Consumer is “an attractive sector in a challenged market.”Soaring inflation and successive devaluations of the EGP in recent months has triggered a wave of uncertainty among investors in Egyptian stocks. HSBC has updated its outlook for five EGX-listed companies in the consumer sector in a report by Nicholas Paton and Anup Kataria dated 28 July.
The companies: Cheesemaker Domty, Edita Food Industries, GB Corp — formerly known as GB Auto — dairy company Juhayna, and carpet maker Oriental Weavers.
Paton and Kataria are downgrading Juhayna to hold — and think GB Corp has the most upside to their current target price.
REMEMBER- Inflation accelerated at a record pace in June as the impact of multiple currency devaluations combined with higher seasonal demand to send food prices soaring. Annual urban rate of inflation rose to 35.7% y-o-y during the month.
HSBC is expecting a solid 2Q earnings season for consumer firms: “We see profit growth across companies mainly aided by the price increases with the trailing effect of low cost inventory,” the bank said.
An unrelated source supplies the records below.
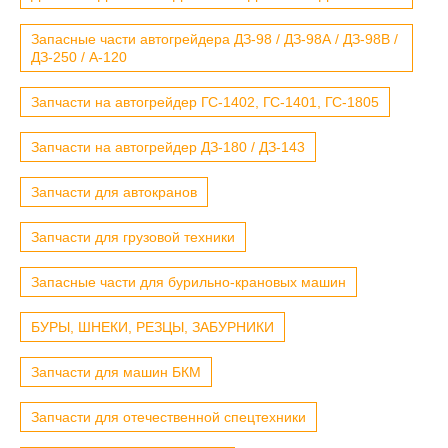
Запасные части автогрейдера ДЗ-98 / ДЗ-98А / ДЗ-98В /
ДЗ-250 / А-120
Запчасти на автогрейдер ГС-1402, ГС-1401, ГС-1805
Запчасти на автогрейдер ДЗ-180 / ДЗ-143
Запчасти для автокранов
Запчасти для грузовой техники
Запасные части для бурильно-крановых машин
БУРЫ, ШНЕКИ, РЕЗЦЫ, ЗАБУРНИКИ
Запчасти для машин БКМ
Запчасти для отечественной спецтехники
Look for a margin squeeze in 3Q, “followed by improvement in 4Q as price increases take effect.”
The backdrop could be better: “The past four years have seen a deterioration in investor interest in Egypt, with concerns on currency inflexibility, the creeping influence of the state, and lack of progress on reform,” the bank said.
Consumer stocks are attractively priced right now if you’re comfortable with the FX overhang: HSBC notes that while the EGX has “rallied 20% in USD [terms]” from this year’s lows, consumer stocks are trading at PE of 8.9x against a five-year average of 10x — meaning “ overall valuations are close to all-time lows,” the analysts write.
THE BREAKDOWN-
#1- Domty: The cheesemaker is now looking at an HSBC target price of EGP 11.30 from a former target of EGP 7.60, implying 33% upside on the current price. The 2023 revenue forecast is up 17% on HSBC’s prior forecast to EGP 7.2 bn and the 2024 revenue forecast up 22% to EGP 8.3 bn, “due to price hikes across segments.”
Downside risks: Patton and Kataria say any delays in receivables would stretch Domty’s working capital, adding that entry into new segments could hit margins.
#2- Edita: The company sees its target price increase to EGP 23.70 a piece from EGP 17.50, suggesting some 26% upside to current price. HSBC’s 2023 revenue forecast for Edita is up 30% to EGP 11.3 bn, while the 2024 revenue forecast is up 16% to EGP 11.6 bn. “Price hikes across segments” will drive the growth.
Downside risks: The bank sees worse-than-expected price inflation and entry to new segments impacting margins as potential risks.
#3- Juhayna: The company is now looking at a target price of EGP 13.20 from EGP 9.80, a 0.5% upside, according to the bank. HSBC revised its revenue forecast for Juhayna to EGP 13.9 bn this year, up 7% from previous forecasts as the company pivoted to “focus on exports of concentrates which had much higher margins.”
Downside risks: HSBC sees raw material price volatility as a risk, as well as an increase in competition.
#4- Oriental Weavers: The bank now sees the carpetmaker’s target price rising to EGP 18.30 from a previous EGP 13.10, a 25% upside to current prices. Revenue forecast is up 18% to EGP 17.4 bn this year, and up 17% in 2024 to EGP 18.2 bn, “due to the higher than expected EGP depreciation.”
Downside risks: The bank believes that tougher competition, an increase in raw material prices, or export delays could hurt the company’s performance.
#5- GB Corp: The bank sees the company’s target price increasing to EGP 9.40 a piece from its previous EGP 8.00, suggesting 46% upside from the current share price . GB Corp stands out as the only company for which the bank has trimmed its revenue forecast. HSBC now sees the company recording revenues of EGP 20.9 bn this year, down 34% from previous forecasts, and revenues of EGP 31.6 bn in 2024, down 12%. “We lower our volume estimates for 2023 for Egypt passenger cars and two wheelers due to supply shortages due to FX availability and import restriction.”
Downside risks: The bank cites a potential EGP devaluation as one of the downside risks of investing in GB Corp, seeing as it would result in price hikes, hurting sales in the process. It also zeroes in on supply and demand risks.